Helene mentally crossed herself at the mention of Wilma, whom she hadn’t really liked very well but who at least had never appeared in her dreams as a dead bird. “Listen, Rupert. You may think this is silly, but have you thought about advertising for Amy in some of the big newspapers throughout the country? I mean, let her know we’re worried and want to know where she is. You see ads like that all the time: Bill, contact Mary; Charley, write to Mother; Amy, come home. Things like that.”

“Amy, come home,” he repeated. “Gill’s idea, I suppose?”

“Well, yes. But I agree with it. It might do some good. Amy isn’t the type who’d want people to worry about her unnecessarily.”

“Perhaps she is. How do we know? She’s never had much of a chance to prove what type she is.”

“You could try advertising anyway. It can’t do any harm. There wouldn’t even be any publicity if you made the ad vague enough and didn’t mention last names. We certainly don’t want publicity.”

“You mean Gill doesn’t.”

“I mean none of us does,” she said sharply. “This whole business — it would look very queer in the newspapers.”

“It won’t take long to reach the papers if Gill goes around sounding off that Amy is dead and I’m about to establish a love nest with Miss Burton.”

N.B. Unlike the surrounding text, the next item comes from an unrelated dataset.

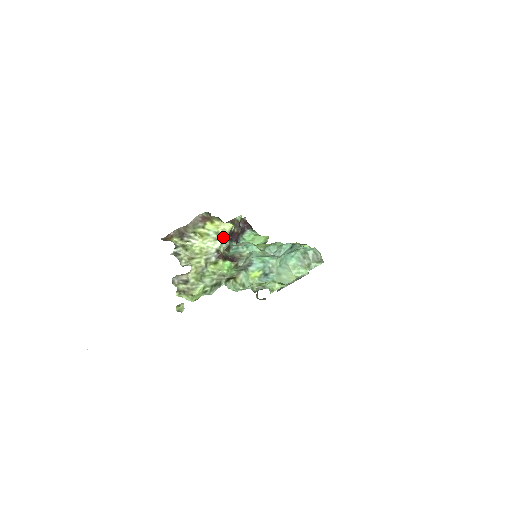
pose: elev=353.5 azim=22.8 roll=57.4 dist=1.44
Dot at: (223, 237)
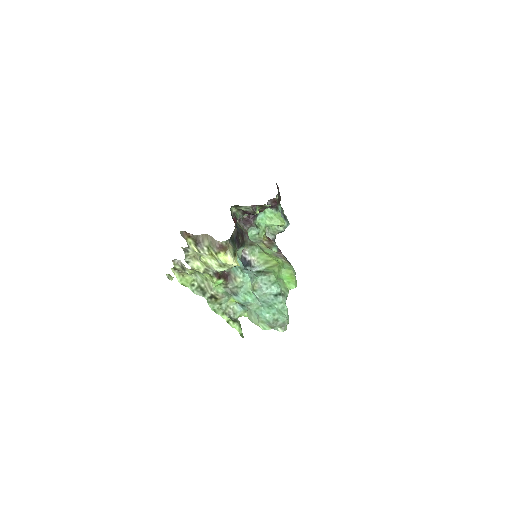
Dot at: (227, 267)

“So far he’s sounded off only to me.”

“And to the private detective, Dodd.”

“I don’t think he told Dodd much, just enough to make it plausible that he wanted the handwriting in Amy’s letter compared to other samples of her writing.” She got up and leaned across the desk. “I’m on your side, Rupert, you know that.”

“Thanks.”

“But you have to make some concessions to Gill for your own protection. If he thought you were really trying to find Amy and get her back, it would help put him straight. So try.”

“Advertise, you mean?”

“Yes.”

“All right, that’s easy enough.”

“The library should have the names of all the leading newspapers in the country.” She hesitated. “It might be quite expensive. Naturally, Gill and I will pay for...”

“Naturally?”

“Well, it was our idea. It’s only fair that...”

“I think,” Rupert said, “that I can afford to advertise for my own wife.”

Amy, come home. He could already see the letters in print, but he knew Amy never would.